Eat seasonal and local – It is recommended that we eat mainly seasonal fruit and veg grown reasonably locally. Of course these days we have access to fruits and vegetables from all over the world. And this is likely something many people won’t want to give up. But we can all make a conscious effort to choose more of what is local and seasonal for our kitchens.
When to eat – Ayurveda teaches that we should eat our larger meal at lunchtime when our digestion is most active, then a light evening meal to allow us to sleep comfortably. This can be another tricky one, as most modern lives are set up for a quick lunch and a heavy dinner. But keep it in mind, and where you can try to integrate it into your lifestyle. Another wise recommendation is to eat before you are ravenous and to stop before you are full.
How to eat – When we sit down to a meal it should always have our full attention. Eating mindfully means ditching the mobile phone and concentrating on the flavours, colours and textures on our plate. Chewing well and taking our time helps us to notice when we are satisfied and stop before we are full.
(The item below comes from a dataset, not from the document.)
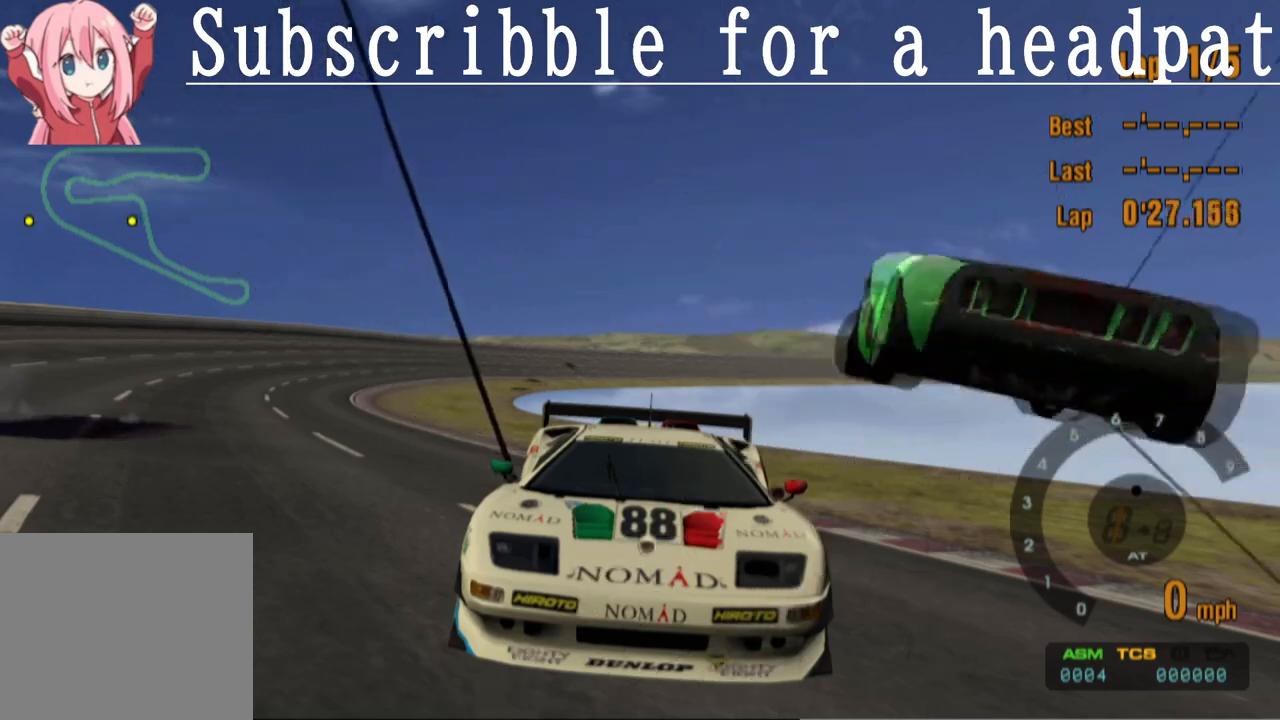
{"buttons": ["SQUARE", "L1"], "left_stick": "center", "right_stick": "center", "events": []}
What to eat – Ayurveda recommends plenty of fruit and veg, as well as whole grains, nuts, seeds, dairy and spices. Nothing mystifying there – we all know that fuelling up on good quality, ideally organic, wholefoods is the way to go.
Get cooking – Eating warm, cooked foods is another important principle. Raw foods are much harder for the body to digest, and this is especially true in colder seasons or climates. Cooking up nourishing soups and stews based on vegetables, legumes and warming spices is ideal.
Spice your life – Spices in Ayurveda are not only about the fiery heat of chilli. Fragrant herbs and sweet spices, such as cinnamon, cardamom and turmeric are much more gentle and can be used in all sorts of dishes. Think turmeric lattes, chai and cinnamon pancakes, as well as the more obvious curries and soups.